Provided data:
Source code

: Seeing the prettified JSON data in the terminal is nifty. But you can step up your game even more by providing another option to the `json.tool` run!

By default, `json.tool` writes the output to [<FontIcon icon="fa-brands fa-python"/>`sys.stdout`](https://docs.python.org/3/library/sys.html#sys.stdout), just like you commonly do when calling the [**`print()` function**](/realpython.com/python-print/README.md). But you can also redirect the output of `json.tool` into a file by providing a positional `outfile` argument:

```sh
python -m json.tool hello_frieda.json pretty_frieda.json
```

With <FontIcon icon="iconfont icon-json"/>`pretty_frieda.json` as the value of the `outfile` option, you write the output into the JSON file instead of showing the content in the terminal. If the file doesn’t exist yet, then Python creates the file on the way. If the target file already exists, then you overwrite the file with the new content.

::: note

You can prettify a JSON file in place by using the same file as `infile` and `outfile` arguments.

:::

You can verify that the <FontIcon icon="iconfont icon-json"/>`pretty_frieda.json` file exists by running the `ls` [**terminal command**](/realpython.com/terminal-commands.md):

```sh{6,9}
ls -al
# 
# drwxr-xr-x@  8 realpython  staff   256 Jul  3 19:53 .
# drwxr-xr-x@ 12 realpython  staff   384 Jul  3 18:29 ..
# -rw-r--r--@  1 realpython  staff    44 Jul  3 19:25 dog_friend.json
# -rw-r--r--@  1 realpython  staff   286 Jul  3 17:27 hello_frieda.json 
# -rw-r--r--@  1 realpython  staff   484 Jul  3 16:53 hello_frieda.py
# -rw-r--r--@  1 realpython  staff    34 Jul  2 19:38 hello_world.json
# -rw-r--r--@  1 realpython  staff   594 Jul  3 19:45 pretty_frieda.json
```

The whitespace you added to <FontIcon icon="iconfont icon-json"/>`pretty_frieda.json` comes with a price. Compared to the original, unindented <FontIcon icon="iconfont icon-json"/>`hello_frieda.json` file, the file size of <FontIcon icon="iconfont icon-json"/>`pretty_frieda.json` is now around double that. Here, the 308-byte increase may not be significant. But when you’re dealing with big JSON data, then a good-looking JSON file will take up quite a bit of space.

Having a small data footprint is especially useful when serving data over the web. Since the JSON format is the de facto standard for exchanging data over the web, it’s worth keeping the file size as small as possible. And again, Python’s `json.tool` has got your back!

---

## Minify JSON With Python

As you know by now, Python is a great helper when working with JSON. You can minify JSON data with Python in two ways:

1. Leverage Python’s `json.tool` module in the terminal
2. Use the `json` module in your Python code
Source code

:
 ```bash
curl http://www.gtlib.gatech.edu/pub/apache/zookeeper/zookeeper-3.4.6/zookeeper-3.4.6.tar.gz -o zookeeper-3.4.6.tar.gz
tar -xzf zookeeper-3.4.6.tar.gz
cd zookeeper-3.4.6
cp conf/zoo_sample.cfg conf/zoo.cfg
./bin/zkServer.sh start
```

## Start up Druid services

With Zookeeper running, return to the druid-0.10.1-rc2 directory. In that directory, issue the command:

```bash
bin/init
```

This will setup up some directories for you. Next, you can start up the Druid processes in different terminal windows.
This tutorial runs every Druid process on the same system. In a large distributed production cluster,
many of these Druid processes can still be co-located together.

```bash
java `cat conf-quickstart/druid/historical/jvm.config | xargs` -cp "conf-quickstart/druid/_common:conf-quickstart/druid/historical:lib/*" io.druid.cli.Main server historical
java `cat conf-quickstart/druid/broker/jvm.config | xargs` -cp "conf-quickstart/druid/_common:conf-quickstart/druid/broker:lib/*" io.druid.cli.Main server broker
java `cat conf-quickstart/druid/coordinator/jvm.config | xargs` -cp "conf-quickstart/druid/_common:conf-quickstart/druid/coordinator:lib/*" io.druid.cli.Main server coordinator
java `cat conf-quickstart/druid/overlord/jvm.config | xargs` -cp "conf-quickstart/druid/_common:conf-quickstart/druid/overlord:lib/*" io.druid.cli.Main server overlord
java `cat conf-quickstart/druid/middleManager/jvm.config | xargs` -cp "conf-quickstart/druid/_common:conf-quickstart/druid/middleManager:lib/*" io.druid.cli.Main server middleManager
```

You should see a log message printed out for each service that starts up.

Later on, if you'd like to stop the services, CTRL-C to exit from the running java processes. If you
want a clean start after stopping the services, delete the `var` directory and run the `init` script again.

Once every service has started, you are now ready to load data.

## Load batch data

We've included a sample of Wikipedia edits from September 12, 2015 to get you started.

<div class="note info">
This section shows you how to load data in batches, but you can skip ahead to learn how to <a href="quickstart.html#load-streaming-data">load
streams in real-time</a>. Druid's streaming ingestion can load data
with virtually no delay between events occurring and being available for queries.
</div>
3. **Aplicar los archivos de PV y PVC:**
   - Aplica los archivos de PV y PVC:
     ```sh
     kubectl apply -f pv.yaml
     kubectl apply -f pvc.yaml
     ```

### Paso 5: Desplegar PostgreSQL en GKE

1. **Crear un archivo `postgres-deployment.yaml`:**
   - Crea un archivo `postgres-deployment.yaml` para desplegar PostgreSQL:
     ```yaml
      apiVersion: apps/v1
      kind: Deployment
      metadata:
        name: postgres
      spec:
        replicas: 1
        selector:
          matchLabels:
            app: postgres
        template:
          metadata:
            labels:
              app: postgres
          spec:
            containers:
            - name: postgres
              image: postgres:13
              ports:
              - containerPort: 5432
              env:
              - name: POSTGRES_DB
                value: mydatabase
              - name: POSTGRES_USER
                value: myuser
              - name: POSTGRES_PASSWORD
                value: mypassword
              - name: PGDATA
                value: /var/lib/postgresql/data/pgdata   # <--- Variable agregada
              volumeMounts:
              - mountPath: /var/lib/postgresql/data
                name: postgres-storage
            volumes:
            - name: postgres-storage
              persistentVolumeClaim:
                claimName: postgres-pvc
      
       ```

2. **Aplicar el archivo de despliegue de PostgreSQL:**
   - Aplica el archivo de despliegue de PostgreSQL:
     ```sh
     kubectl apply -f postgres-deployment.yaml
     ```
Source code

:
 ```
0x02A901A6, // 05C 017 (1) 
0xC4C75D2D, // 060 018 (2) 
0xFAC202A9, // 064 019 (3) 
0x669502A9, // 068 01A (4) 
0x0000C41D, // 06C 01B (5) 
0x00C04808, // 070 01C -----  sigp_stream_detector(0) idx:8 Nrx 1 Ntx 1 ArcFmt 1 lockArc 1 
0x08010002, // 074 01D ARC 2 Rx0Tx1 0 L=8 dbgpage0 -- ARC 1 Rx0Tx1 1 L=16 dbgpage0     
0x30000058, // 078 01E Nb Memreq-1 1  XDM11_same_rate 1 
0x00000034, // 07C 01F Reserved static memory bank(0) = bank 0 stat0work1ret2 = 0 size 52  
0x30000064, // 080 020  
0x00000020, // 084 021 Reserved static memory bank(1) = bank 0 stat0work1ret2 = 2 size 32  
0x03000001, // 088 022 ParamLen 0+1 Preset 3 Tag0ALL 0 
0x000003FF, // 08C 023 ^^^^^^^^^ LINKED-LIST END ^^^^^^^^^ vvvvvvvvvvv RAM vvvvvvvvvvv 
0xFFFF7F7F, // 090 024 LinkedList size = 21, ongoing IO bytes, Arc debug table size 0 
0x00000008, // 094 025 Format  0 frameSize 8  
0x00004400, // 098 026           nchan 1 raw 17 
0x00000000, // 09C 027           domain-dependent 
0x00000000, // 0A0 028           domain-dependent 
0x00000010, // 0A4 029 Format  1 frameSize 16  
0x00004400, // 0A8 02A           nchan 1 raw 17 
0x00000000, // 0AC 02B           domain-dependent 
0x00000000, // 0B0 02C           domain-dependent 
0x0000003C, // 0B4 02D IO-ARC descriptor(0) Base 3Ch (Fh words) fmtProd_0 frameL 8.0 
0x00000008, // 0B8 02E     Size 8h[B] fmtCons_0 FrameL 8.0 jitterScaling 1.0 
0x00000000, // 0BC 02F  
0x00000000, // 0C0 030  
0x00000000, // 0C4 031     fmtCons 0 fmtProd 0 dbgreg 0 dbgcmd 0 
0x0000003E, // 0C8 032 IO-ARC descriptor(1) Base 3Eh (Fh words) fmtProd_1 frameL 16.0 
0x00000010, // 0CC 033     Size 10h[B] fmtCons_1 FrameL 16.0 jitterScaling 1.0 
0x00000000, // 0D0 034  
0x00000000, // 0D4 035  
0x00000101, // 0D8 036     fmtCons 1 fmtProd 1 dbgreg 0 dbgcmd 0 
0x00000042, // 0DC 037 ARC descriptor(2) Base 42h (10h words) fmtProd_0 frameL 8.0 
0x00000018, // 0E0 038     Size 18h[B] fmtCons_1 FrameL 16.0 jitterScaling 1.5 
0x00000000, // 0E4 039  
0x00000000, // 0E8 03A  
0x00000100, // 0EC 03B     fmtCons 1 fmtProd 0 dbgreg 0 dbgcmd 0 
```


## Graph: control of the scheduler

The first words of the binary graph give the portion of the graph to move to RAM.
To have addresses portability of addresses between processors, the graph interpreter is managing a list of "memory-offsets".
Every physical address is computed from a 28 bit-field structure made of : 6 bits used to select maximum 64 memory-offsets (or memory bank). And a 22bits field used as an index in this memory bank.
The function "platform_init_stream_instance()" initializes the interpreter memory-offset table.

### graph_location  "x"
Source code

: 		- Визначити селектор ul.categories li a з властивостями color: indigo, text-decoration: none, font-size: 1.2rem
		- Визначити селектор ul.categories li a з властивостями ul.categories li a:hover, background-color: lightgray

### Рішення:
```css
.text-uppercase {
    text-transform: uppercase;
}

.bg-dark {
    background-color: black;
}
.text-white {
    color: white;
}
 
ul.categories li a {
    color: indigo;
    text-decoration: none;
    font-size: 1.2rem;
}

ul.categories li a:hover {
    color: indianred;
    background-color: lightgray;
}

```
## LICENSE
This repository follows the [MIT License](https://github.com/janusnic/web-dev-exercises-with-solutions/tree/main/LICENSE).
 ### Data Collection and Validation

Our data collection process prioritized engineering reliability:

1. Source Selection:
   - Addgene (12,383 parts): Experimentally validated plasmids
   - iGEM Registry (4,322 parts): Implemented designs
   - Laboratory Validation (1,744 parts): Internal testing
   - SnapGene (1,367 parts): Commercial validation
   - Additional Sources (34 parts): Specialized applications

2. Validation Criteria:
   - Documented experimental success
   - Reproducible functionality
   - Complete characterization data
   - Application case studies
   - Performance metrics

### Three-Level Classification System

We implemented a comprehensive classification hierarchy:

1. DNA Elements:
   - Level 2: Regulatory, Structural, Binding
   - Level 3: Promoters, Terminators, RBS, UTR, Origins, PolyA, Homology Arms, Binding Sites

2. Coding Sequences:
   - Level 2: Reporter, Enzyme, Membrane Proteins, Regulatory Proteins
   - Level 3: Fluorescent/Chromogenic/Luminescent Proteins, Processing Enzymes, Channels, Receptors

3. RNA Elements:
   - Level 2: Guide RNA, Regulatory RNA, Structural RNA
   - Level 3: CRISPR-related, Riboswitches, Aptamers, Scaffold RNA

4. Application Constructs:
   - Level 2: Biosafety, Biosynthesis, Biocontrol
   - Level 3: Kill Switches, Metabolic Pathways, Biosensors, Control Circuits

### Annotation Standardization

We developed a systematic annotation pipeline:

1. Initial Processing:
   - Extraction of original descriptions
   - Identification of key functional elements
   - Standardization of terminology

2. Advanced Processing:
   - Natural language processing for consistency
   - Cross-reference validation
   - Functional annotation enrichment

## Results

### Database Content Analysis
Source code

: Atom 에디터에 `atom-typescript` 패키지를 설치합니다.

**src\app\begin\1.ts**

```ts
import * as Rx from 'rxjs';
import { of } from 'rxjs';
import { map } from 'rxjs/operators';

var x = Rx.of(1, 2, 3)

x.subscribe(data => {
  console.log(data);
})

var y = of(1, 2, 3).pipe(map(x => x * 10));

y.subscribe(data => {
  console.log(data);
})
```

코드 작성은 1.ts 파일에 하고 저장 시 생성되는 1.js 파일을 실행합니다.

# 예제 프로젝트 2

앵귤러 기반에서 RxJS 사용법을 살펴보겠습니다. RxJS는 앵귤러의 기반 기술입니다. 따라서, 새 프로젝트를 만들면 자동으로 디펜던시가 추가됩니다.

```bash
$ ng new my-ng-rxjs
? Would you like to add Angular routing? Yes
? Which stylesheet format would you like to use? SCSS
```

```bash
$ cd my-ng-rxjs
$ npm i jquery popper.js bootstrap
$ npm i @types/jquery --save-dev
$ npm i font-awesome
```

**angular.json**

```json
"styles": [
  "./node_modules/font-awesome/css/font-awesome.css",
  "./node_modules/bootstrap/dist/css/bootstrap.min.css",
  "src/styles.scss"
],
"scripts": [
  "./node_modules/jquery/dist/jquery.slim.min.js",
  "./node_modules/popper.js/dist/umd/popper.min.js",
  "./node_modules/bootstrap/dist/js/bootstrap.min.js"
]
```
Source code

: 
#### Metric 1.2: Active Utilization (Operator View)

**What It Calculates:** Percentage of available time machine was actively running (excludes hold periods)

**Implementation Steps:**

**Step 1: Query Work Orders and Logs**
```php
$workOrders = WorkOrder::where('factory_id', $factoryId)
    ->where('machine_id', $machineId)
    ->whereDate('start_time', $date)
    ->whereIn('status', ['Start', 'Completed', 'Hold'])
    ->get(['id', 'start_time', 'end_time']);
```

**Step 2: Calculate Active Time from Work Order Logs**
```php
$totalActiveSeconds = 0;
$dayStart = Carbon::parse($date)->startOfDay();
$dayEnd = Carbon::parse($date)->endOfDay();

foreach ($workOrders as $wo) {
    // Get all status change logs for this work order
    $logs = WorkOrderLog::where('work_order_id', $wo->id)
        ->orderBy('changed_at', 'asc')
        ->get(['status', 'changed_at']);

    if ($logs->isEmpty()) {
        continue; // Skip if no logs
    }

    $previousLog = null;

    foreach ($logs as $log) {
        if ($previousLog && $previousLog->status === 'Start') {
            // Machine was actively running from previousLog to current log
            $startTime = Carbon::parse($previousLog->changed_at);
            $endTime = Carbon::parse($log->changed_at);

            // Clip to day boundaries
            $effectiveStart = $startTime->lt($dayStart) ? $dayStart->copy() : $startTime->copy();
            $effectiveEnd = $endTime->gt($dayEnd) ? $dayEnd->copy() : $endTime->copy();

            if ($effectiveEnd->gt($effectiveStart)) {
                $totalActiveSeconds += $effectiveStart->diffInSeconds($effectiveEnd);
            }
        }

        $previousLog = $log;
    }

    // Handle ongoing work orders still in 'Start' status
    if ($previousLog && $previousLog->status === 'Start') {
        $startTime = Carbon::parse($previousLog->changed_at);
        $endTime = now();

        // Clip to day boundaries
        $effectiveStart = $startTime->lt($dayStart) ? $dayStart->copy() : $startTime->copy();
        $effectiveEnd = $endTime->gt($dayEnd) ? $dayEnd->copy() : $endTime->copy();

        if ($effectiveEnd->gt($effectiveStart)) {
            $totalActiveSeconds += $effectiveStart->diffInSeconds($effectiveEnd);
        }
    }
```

Try it: Look over the data above and show each line that contains "awesome".

Solution to this problem:
$ npm i font-awesome
  "./node_modules/font-awesome/css/font-awesome.css",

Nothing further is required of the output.